Transcurridas dos horas, a lo lejos, empezamos a divisar nuestro objetivo erecto de quince metros de altura, que a esa distancia parecía diminuto, pero que animaba a nuestras piernas a seguir pedaleando. Ni un alma en aquel paraíso natural, solo tres jóvenes con la sangre a borbotones circulando por sus cuerpos sudorosos. Dejamos las bicicletas apoyadas en las dunas y, desnudos, nos dimos un baño reparador. La verdadera libertad debe ser algo muy parecido a aquella sensación, o al menos así lo recuerdo. El sonido del mar y el calor del sol invitaban a tumbarse y a descansar entre las dunas aireadas por la brisa de levante que nos acariciaba con olores silvestres. Mientras mis dos amigos se pusieron en la orilla a cambiar un eslabón atascado de la cadena de una de las bicicletas de montaña, yo seguí tomando el sol en pelotas sin ninguna mirada recriminatoria.

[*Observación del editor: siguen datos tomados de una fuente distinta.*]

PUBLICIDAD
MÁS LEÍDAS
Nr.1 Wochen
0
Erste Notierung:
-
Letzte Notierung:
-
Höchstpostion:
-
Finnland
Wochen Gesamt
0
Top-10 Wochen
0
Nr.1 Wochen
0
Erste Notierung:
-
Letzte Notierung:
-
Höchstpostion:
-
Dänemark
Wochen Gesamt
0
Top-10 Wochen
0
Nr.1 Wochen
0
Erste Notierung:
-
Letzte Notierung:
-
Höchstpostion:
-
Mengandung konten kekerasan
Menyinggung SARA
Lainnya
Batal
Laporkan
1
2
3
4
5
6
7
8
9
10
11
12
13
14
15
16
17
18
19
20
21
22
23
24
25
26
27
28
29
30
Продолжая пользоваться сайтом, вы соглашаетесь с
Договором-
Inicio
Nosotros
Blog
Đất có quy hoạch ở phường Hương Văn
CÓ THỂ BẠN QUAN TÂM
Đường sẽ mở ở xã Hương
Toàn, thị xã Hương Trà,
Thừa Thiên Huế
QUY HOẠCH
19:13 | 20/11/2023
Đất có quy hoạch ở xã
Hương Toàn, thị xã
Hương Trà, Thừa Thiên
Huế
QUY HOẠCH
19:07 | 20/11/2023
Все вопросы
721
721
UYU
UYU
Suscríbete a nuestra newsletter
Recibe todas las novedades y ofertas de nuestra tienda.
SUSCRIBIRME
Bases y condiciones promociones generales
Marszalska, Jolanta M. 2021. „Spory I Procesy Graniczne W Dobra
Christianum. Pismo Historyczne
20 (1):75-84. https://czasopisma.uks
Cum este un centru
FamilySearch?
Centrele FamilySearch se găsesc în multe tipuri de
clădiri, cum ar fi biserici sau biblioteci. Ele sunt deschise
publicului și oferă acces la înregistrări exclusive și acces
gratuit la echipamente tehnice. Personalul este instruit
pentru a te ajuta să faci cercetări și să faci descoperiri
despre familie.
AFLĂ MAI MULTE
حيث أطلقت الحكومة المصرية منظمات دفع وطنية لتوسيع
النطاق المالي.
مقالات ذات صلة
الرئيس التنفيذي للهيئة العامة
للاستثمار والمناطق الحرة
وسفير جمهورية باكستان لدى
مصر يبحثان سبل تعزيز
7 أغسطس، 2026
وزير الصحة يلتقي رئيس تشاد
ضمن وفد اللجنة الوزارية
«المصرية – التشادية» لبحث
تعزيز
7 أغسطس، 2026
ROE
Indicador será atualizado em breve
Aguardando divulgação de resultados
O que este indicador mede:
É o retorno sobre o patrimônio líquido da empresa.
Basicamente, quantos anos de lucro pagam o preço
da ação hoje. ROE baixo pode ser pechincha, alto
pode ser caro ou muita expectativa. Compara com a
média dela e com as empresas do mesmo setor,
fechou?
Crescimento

Un escarabajo dunar llamó mi atención. Tras sus huellas apareció un segundo ejemplar de mayor tamaño. Cuando le dio alcance, empezó a rondarlo en una especie de saludo, que enseguida pasó a cortejo. El macho hizo el intento de montar a la sorprendida hembra, que rechazó su descaro con las patas traseras y lo catapultó a varios centímetros de ella. No estaba dispuesto a rendirse tan fácilmente y volvió al ataque, esta vez con más delicadeza. Toda mi atención se centró en la escena y dejé de oír el sonido del mar y a mis amigos que seguían en su faena y que las dunas no me dejaban ver. Al segundo intento, el rechazo fue anecdótico, incluso insinuante —Vete, pero quédate—. Él captó la señal y enseguida estaba sobre su tórax de ébano reluciente, con todas las patas sujetando a su amada. La curvatura y dureza de los élitros de la hembra parecían incompatibles con el liso abdomen que presentaba el macho, que seguía escalando sobre ella y tratando de acomodar su cuerpo en una suerte de equilibrismo romántico.

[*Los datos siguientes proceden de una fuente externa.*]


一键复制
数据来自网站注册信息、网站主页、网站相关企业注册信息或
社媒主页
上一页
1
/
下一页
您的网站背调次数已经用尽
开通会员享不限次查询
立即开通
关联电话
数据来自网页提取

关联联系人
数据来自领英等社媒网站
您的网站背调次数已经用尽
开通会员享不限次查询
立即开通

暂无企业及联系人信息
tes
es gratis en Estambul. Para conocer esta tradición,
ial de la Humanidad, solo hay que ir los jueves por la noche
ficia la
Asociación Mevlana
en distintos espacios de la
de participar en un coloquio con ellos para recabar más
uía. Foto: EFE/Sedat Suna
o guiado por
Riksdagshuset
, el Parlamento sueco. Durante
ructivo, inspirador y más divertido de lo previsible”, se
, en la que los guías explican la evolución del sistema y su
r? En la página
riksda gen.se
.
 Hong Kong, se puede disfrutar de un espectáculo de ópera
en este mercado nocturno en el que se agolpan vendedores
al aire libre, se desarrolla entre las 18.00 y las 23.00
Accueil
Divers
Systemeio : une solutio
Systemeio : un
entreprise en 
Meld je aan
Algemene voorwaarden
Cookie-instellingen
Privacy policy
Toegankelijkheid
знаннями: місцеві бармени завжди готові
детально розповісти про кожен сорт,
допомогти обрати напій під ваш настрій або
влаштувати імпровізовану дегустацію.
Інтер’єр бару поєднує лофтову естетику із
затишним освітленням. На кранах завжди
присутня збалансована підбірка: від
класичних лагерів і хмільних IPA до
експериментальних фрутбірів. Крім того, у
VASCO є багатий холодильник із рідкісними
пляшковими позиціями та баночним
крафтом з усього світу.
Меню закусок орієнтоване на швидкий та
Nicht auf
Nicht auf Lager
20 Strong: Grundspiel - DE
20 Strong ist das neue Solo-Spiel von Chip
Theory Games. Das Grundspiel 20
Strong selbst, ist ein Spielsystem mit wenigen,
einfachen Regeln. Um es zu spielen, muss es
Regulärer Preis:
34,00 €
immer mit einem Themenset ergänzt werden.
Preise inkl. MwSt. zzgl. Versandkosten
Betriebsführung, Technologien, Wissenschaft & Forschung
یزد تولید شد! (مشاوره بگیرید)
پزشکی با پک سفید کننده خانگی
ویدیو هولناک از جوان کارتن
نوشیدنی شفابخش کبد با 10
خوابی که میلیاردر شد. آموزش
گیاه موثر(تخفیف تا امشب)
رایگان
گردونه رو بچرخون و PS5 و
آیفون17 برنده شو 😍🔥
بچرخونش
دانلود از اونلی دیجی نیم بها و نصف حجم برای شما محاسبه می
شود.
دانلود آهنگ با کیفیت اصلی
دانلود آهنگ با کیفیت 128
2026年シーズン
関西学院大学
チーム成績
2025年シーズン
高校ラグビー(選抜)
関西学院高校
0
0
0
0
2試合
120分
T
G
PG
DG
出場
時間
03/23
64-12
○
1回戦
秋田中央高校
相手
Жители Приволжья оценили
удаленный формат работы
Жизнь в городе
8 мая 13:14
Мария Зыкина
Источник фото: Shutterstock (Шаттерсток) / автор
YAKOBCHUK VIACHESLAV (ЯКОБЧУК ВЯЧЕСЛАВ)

Cuando nuestro Romeo negro alcanzó la posición deseada, ella se quedó quieta a su merced, relajada diría yo que seguía atónito contemplando, en vivo, el reportaje de vida natural. Ninguna información tenía acerca del tipo de reproducción de estos coleópteros con armadura, hasta que él comenzó, con movimientos rítmicos, a bascular el abdomen. De su interior apareció un pene trasparente, fino y muy largo, que con notable maestría introdujo en el cuerpo del escarabajo hembra. Sí, un pene con todo lujo de detalles de un tamaño desproporcionado para el compacto cuerpo del insecto entraba y salía haciendo la metralleta con fruición.

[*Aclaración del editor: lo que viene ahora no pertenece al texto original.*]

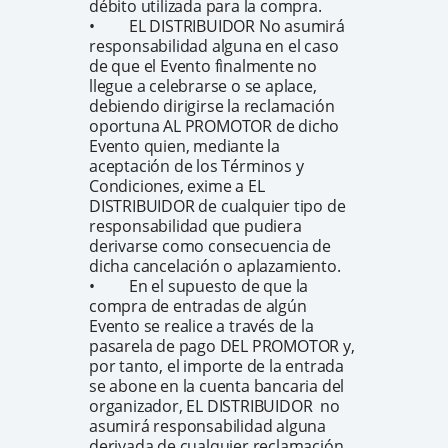
débito utilizada para la compra.
• EL DISTRIBUIDOR No asumirá
responsabilidad alguna en el caso
de que el Evento finalmente no
llegue a celebrarse o se aplace,
debiendo dirigirse la reclamación
oportuna AL PROMOTOR de dicho
Evento quien, mediante la
aceptación de los Términos y
Condiciones, exime a EL
DISTRIBUIDOR de cualquier tipo de
responsabilidad que pudiera
derivarse como consecuencia de
dicha cancelación o aplazamiento.
• En el supuesto de que la
compra de entradas de algún
Evento se realice a través de la
pasarela de pago DEL PROMOTOR y,
por tanto, el importe de la entrada
se abone en la cuenta bancaria del
organizador, EL DISTRIBUIDOR no
asumirá responsabilidad alguna
derivada de cualquier reclamación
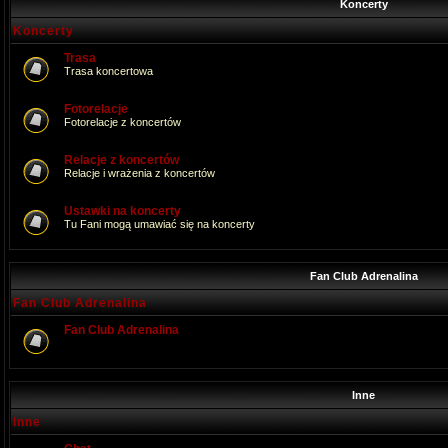
Koncerty
Koncerty
Trasa
Trasa koncertowa
Fotorelacje
Fotorelacje z koncertów
Relacje z koncertów
Relacje i wrażenia z koncertów
Ustawki na koncerty
Tu Fani mogą umawiać się na koncerty
Fan Club Adrenalina
Fan Club Adrenalina
Fan Club Adrenalina
Inne
Inne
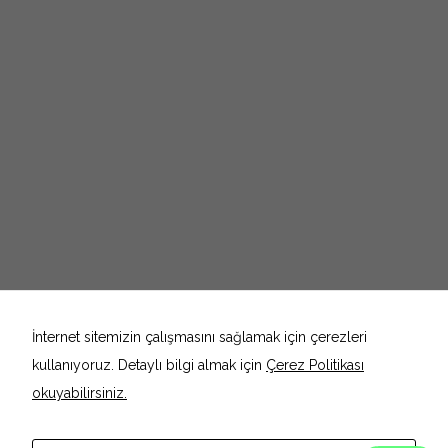
Necessary
These
cookies are
not
optional.
They are
needed for
the website
to function.
Statistics
In order for
İnternet sitemizin çalışmasını sağlamak için çerezleri
us to
improve the
kullanıyoruz. Detaylı bilgi almak için
Çerez Politikası
website's
functionality
okuyabilirsiniz.
and
structure,
based on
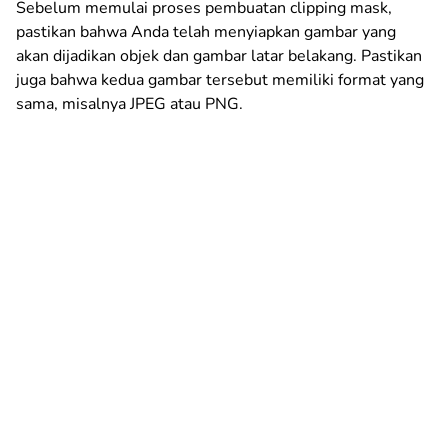
Sebelum memulai proses pembuatan clipping mask,
pastikan bahwa Anda telah menyiapkan gambar yang
akan dijadikan objek dan gambar latar belakang. Pastikan
juga bahwa kedua gambar tersebut memiliki format yang
sama, misalnya JPEG atau PNG.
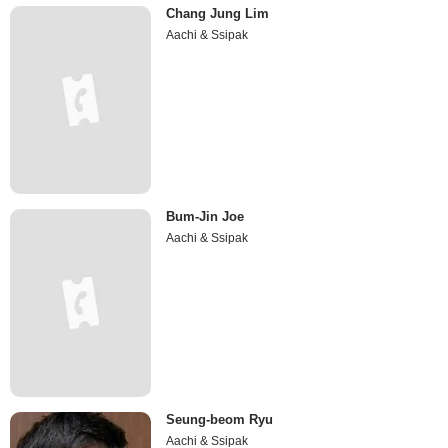
Chang Jung Lim
Aachi & Ssipak
Bum-Jin Joe
Aachi & Ssipak
Seung-beom Ryu
Aachi & Ssipak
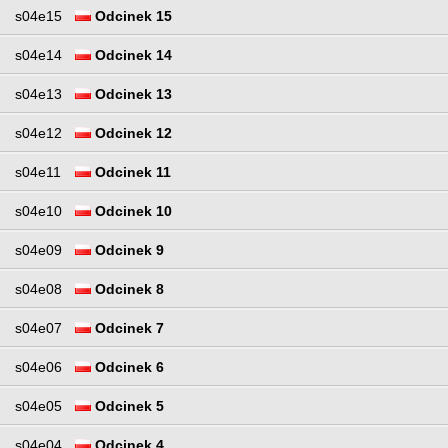
s04e15
Odcinek 15
s04e14
Odcinek 14
s04e13
Odcinek 13
s04e12
Odcinek 12
s04e11
Odcinek 11
s04e10
Odcinek 10
s04e09
Odcinek 9
s04e08
Odcinek 8
s04e07
Odcinek 7
s04e06
Odcinek 6
s04e05
Odcinek 5
s04e04
Odcinek 4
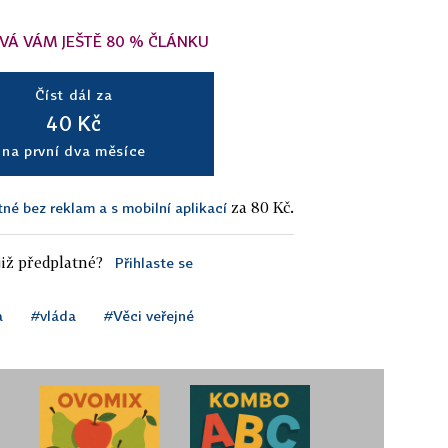
VÁ VÁM JEŠTĚ 80 % ČLÁNKU
Číst dál za
40 Kč
na první dva měsíce
za 80 Kč.
tné bez reklam a s mobilní aplikací
iž předplatné?
Přihlaste se
a
#vláda
#Věci veřejné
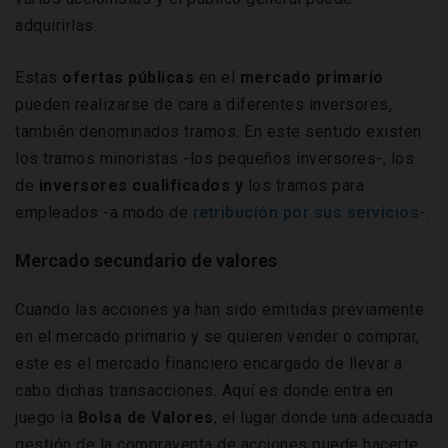
adquirirlas.
Estas
ofertas públicas
en el
mercado primario
pueden realizarse de cara a diferentes inversores,
también denominados tramos. En este sentido existen
los tramos minoristas -los pequeños inversores-, los
de
inversores cualificados y
los tramos para
empleados -a modo de
retribución por sus servicios
-.
Mercado secundario de valores
Cuando las acciones ya han sido emitidas previamente
en el mercado primario y se quieren vender o comprar,
este es el mercado financiero encargado de llevar a
cabo dichas transacciones. Aquí es donde entra en
juego la
Bolsa de Valores
, el lugar donde una adecuada
gestión de la compraventa de acciones puede hacerte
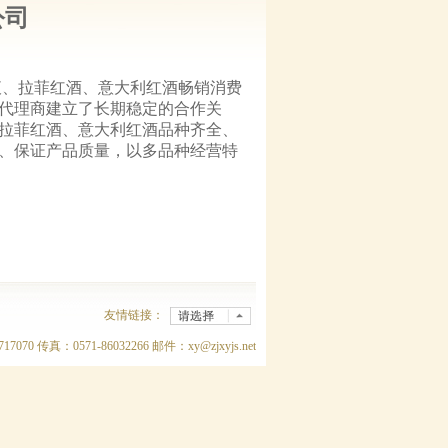
公司
液、拉菲红酒、意大利红酒畅销消费
代理商建立了长期稳定的合作关
、拉菲红酒、意大利红酒品种齐全、
、保证产品质量，以多品种经营特
友情链接：
传真：0571-86032266 邮件：xy@zjxyjs.net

El galán, pasados unos instantes eternos, alcanzó el clímax y dejó caer su cuerpo exhausto sobre el de ella, que quedó despatarrada sobre la arena. Así permanecieron otro buen rato, seminconscientes, hasta que el macho espabiló y, como pudo, descabalgó y tomó tierra. Dio tres o cuatro vueltas alrededor de su pareja, la saludó con las antenas, le dio la espalda con cierta chulería, se marchó por donde había llegado, y me pareció que silbaba una conocida melodía mientras se perdía por el valle colindante. Ella quedó inmóvil, satisfecha y algo desconcertada, casi tanto como yo. Que volví a oler a retama y sal, a escuchar el mar, a sentir la brisa sobre mi piel; borracho de naturaleza.

Y en aquella duna, desnudo y solo sucumbí, sin remedio, a la pulsión sexual de mis veinte años.